$66,000 Fine Issued in Fatal California Trench Collapse

On May 9, two Empire Equipment Services workers were installing sewer pipes at the site when a 30-foot-wide section of the trench's sidewall sloughed and collapsed. Only one of the workers was able to escape.

Cal/OSHA has cited a contractor and issued a $66,000 penalty in connection with a fatal trench collapse at a Lake Forest residential construction site. A worker died with a 17-foot-deep trench collapsed on him. The agency said its investigators determined that Empire Equipment Services, Inc. did not properly classify the soil and failed to correctly slope the excavation.

On May 9, two Empire Equipment Services workers were installing sewer pipes at the site when a 30-foot-wide section of the trench's sidewall sloughed and collapsed. Only one of the workers was able to escape. Cal/OSHA's investigation found the company failed to ensure the site was inspected by someone who was deemed competent by the employer and familiar with trench hazards, soil classification, and the appropriate safety requirements. The soil at the work site was unstable, requiring an adequate protective system.

"Because working in excavations is so dangerous, a competent person must conduct thorough visual and manual tests to properly classify the soil and adequately protect employees from cave-ins," said Cal/OSHA Chief Juliann Sum. "Failing to carry out these requirements can be fatal."
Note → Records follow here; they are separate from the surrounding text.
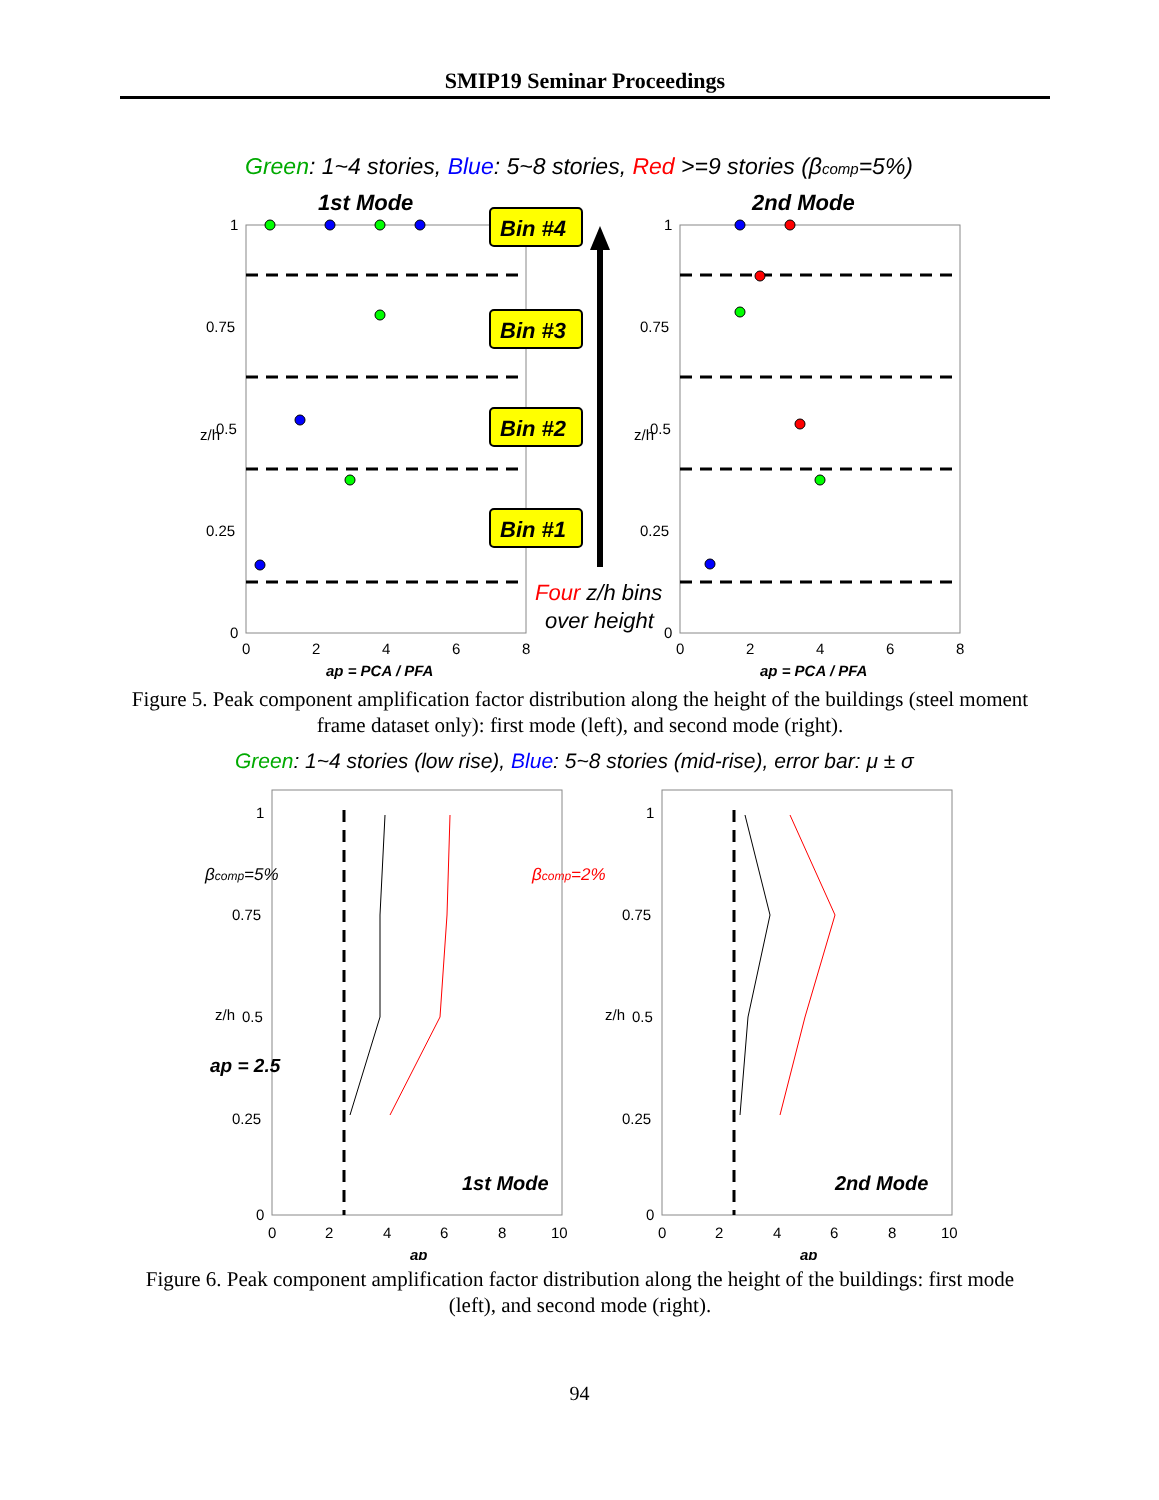SMIP19 Seminar Proceedings
Green: 1~4 stories, Blue: 5~8 stories, Red >=9 stories (βcomp=5%)
1st Mode
2nd Mode
1
0.75
0.5
0.25
0
0
2
4
6
8
1
0.75
0.5
0.25
0
0
2
4
6
8
ap = PCA / PFA
ap = PCA / PFA
z/h
z/h
Bin #4
Bin #3
Bin #2
Bin #1
Four z/h bins
over height
Figure 5. Peak component amplification factor distribution along the height of the buildings (steel moment frame dataset only): first mode (left), and second mode (right).
Green: 1~4 stories (low rise), Blue: 5~8 stories (mid-rise), error bar: μ ± σ
1
0.75
0.5
0.25
0
0
2
4
6
8
10
1
0.75
0.5
0.25
0
0
2
4
6
8
10
ap
ap
z/h
z/h
βcomp=5%
βcomp=2%
ap = 2.5
1st Mode
2nd Mode
Figure 6. Peak component amplification factor distribution along the height of the buildings: first mode (left), and second mode (right).
94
Cal/OSHA issued citations to Empire Equipment Services Inc. for two serious accident-related violations and one general violation with $66,000 in proposed penalties. One of the serious violations is classified as repeat. In August 2017, Cal/OSHA had cited the employer, with $24,670 in penalties, for serious safety violations after conducting an inspection at another site in Lake Forest. During that inspection, Cal/OSHA found that the employer had exposed its workers to serious hazards while working in a trench more than 5 feet deep without properly sloping or installing any adequate protective systems.